Segment Start: Records for the exercise
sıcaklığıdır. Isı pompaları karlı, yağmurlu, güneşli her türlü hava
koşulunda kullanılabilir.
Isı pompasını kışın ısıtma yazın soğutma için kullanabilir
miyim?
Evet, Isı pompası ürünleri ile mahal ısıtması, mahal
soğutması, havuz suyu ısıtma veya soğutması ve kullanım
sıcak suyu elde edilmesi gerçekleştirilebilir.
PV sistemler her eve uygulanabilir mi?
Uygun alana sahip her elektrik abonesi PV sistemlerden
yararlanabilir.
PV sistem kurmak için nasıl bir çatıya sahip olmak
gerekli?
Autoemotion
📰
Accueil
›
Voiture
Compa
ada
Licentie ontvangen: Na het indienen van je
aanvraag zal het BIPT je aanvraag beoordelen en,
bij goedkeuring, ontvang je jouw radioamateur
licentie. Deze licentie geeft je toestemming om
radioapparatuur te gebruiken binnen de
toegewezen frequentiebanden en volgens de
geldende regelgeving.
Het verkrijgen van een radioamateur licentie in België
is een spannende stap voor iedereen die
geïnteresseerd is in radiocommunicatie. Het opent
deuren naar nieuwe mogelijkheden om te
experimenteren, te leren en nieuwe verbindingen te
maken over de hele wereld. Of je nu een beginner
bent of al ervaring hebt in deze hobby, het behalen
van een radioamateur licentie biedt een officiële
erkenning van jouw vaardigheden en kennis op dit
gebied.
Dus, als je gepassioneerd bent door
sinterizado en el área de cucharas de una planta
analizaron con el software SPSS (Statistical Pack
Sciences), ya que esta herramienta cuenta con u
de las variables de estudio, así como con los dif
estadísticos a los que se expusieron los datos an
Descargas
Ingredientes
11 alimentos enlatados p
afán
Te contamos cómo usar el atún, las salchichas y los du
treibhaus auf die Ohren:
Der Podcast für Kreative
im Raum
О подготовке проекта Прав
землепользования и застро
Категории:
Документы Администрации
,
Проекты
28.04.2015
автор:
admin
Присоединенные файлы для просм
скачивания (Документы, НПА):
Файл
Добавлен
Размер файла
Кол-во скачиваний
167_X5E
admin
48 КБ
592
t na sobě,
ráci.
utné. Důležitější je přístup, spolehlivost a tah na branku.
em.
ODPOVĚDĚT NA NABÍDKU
Segment End: Records for the exercise
__Goal of the exercise__. All the material above should be copied word for word.

__Response__.
sıcaklığıdır. Isı pompaları karlı, yağmurlu, güneşli her türlü hava
koşulunda kullanılabilir.
Isı pompasını kışın ısıtma yazın soğutma için kullanabilir
miyim?
Evet, Isı pompası ürünleri ile mahal ısıtması, mahal
soğutması, havuz suyu ısıtma veya soğutması ve kullanım
sıcak suyu elde edilmesi gerçekleştirilebilir.
PV sistemler her eve uygulanabilir mi?
Uygun alana sahip her elektrik abonesi PV sistemlerden
yararlanabilir.
PV sistem kurmak için nasıl bir çatıya sahip olmak
gerekli?
Autoemotion
📰
Accueil
›
Voiture
Compa
ada
Licentie ontvangen: Na het indienen van je
aanvraag zal het BIPT je aanvraag beoordelen en,
bij goedkeuring, ontvang je jouw radioamateur
licentie. Deze licentie geeft je toestemming om
radioapparatuur te gebruiken binnen de
toegewezen frequentiebanden en volgens de
geldende regelgeving.
Het verkrijgen van een radioamateur licentie in België
is een spannende stap voor iedereen die
geïnteresseerd is in radiocommunicatie. Het opent
deuren naar nieuwe mogelijkheden om te
experimenteren, te leren en nieuwe verbindingen te
maken over de hele wereld. Of je nu een beginner
bent of al ervaring hebt in deze hobby, het behalen
van een radioamateur licentie biedt een officiële
erkenning van jouw vaardigheden en kennis op dit
gebied.
Dus, als je gepassioneerd bent door
sinterizado en el área de cucharas de una planta
analizaron con el software SPSS (Statistical Pack
Sciences), ya que esta herramienta cuenta con u
de las variables de estudio, así como con los dif
estadísticos a los que se expusieron los datos an
Descargas
Ingredientes
11 alimentos enlatados p
afán
Te contamos cómo usar el atún, las salchichas y los du
treibhaus auf die Ohren:
Der Podcast für Kreative
im Raum
О подготовке проекта Прав
землепользования и застро
Категории:
Документы Администрации
,
Проекты
28.04.2015
автор:
admin
Присоединенные файлы для просм
скачивания (Документы, НПА):
Файл
Добавлен
Размер файла
Кол-во скачиваний
167_X5E
admin
48 КБ
592
t na sobě,
ráci.
utné. Důležitější je přístup, spolehlivost a tah na branku.
em.
ODPOVĚDĚT NA NABÍDKU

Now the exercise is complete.